START RECORD EXCERPTS

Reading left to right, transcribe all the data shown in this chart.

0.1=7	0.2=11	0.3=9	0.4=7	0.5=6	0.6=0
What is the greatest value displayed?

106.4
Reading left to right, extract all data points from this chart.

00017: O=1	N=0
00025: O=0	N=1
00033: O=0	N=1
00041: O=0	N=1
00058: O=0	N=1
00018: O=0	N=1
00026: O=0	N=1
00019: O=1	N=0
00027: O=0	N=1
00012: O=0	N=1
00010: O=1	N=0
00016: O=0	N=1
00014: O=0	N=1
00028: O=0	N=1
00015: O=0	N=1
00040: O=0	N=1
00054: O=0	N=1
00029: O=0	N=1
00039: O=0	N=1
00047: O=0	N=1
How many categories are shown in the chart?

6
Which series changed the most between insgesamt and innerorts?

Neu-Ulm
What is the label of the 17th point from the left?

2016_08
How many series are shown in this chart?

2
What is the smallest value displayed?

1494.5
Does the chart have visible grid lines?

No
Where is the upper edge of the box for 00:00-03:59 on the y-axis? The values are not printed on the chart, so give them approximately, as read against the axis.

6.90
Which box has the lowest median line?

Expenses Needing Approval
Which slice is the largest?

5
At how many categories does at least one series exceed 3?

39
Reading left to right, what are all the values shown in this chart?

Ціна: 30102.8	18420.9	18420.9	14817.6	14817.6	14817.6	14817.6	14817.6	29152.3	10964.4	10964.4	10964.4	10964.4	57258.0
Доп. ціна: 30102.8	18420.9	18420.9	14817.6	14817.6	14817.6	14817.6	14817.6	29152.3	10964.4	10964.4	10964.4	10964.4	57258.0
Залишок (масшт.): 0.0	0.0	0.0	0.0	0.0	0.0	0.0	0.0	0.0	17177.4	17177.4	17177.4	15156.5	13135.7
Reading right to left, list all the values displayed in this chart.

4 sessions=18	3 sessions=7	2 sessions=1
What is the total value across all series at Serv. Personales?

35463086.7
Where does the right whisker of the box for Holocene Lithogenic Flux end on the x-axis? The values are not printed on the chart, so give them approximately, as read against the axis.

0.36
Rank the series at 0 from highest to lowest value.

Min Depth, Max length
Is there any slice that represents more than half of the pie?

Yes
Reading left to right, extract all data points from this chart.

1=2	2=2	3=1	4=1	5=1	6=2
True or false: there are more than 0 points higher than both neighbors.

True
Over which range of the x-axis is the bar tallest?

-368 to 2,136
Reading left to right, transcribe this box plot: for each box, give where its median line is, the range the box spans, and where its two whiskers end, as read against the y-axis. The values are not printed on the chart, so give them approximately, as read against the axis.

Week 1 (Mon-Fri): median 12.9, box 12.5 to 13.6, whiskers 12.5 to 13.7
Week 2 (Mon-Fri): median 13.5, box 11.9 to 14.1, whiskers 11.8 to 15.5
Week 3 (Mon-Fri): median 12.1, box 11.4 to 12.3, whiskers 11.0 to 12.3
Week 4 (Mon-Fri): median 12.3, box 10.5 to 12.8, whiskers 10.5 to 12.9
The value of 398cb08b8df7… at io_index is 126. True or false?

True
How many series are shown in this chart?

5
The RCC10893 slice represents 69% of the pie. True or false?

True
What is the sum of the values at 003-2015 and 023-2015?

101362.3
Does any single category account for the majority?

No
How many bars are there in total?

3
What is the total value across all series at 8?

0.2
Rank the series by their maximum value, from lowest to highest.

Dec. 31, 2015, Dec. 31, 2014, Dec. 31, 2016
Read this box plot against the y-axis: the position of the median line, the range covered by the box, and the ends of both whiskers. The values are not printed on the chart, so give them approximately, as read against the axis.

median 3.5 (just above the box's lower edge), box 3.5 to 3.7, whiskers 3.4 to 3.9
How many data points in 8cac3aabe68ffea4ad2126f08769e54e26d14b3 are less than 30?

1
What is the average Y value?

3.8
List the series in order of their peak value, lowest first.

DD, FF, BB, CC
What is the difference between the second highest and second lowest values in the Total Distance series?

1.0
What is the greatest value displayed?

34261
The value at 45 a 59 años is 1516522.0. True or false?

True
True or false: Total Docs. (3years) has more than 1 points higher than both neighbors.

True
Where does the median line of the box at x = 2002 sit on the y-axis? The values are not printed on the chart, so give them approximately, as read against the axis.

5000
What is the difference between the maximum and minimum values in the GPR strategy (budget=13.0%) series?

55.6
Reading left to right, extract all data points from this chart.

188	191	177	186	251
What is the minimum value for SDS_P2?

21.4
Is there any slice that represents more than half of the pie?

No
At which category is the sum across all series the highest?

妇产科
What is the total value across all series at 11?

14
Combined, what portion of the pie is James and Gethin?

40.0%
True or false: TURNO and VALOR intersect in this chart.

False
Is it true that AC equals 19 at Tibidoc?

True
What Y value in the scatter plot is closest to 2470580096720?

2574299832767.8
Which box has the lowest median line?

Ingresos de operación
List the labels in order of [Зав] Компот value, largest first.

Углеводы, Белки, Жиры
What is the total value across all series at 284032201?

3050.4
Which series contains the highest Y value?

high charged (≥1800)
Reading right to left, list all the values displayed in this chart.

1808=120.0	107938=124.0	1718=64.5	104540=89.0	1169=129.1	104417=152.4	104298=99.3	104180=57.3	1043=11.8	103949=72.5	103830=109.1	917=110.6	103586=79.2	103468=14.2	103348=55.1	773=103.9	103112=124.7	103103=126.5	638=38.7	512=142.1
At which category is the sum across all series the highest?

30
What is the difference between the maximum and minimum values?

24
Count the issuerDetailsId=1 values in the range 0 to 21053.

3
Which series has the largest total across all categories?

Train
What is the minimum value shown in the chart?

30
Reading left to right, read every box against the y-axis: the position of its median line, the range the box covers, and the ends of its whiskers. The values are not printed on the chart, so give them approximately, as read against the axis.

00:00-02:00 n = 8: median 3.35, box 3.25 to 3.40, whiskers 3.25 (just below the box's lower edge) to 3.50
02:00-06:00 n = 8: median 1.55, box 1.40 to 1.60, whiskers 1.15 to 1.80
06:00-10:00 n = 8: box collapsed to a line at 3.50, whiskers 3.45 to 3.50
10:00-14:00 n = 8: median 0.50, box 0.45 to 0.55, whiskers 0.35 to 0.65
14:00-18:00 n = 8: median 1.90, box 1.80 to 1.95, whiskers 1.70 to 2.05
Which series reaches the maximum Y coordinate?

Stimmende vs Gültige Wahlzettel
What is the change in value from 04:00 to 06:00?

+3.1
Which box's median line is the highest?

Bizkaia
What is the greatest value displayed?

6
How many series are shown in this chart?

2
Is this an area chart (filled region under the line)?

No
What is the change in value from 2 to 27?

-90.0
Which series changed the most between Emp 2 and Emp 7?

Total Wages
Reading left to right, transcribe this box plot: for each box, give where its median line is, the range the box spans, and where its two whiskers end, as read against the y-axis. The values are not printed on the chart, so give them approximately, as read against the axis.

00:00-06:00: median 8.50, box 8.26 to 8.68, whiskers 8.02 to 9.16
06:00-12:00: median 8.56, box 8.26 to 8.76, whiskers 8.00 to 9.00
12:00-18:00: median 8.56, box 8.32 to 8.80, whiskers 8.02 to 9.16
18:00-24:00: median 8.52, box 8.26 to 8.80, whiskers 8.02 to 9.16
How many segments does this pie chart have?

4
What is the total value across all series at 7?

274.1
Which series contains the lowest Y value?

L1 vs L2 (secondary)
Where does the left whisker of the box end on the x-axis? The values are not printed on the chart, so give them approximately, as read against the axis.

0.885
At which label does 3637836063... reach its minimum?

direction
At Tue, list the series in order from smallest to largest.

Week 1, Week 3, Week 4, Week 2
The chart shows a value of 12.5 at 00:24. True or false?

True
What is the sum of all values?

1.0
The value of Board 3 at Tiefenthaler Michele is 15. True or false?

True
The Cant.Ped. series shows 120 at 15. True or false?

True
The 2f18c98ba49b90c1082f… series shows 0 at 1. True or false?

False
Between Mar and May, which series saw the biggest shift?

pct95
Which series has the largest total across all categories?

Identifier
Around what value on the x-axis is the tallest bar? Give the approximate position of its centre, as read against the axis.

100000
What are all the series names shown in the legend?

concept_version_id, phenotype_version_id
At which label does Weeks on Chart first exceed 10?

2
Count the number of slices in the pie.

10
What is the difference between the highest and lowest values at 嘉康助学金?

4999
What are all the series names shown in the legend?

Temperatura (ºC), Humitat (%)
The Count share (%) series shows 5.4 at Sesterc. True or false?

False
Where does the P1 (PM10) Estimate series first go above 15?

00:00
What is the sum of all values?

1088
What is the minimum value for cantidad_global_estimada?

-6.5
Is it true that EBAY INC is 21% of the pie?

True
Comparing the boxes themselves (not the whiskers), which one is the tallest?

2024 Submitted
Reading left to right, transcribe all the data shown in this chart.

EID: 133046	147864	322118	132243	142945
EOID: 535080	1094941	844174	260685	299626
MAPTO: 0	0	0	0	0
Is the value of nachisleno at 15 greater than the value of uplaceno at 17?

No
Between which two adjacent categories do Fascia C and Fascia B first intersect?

END RECORD EXCERPTS

TO DO.
Edit the lines from the line with "concept_version_id, phenotype_version_id" up to and including the line with "Is the value", replacing "legend" with "key" and keeping everything else unchanged. Give only those lines.

ANSWER.
concept_version_id, phenotype_version_id
At which label does Weeks on Chart first exceed 10?

2
Count the number of slices in the pie.

10
What is the difference between the highest and lowest values at 嘉康助学金?

4999
What are all the series names shown in the key?

Temperatura (ºC), Humitat (%)
The Count share (%) series shows 5.4 at Sesterc. True or false?

False
Where does the P1 (PM10) Estimate series first go above 15?

00:00
What is the sum of all values?

1088
What is the minimum value for cantidad_global_estimada?

-6.5
Is it true that EBAY INC is 21% of the pie?

True
Comparing the boxes themselves (not the whiskers), which one is the tallest?

2024 Submitted
Reading left to right, transcribe all the data shown in this chart.

EID: 133046	147864	322118	132243	142945
EOID: 535080	1094941	844174	260685	299626
MAPTO: 0	0	0	0	0
Is the value of nachisleno at 15 greater than the value of uplaceno at 17?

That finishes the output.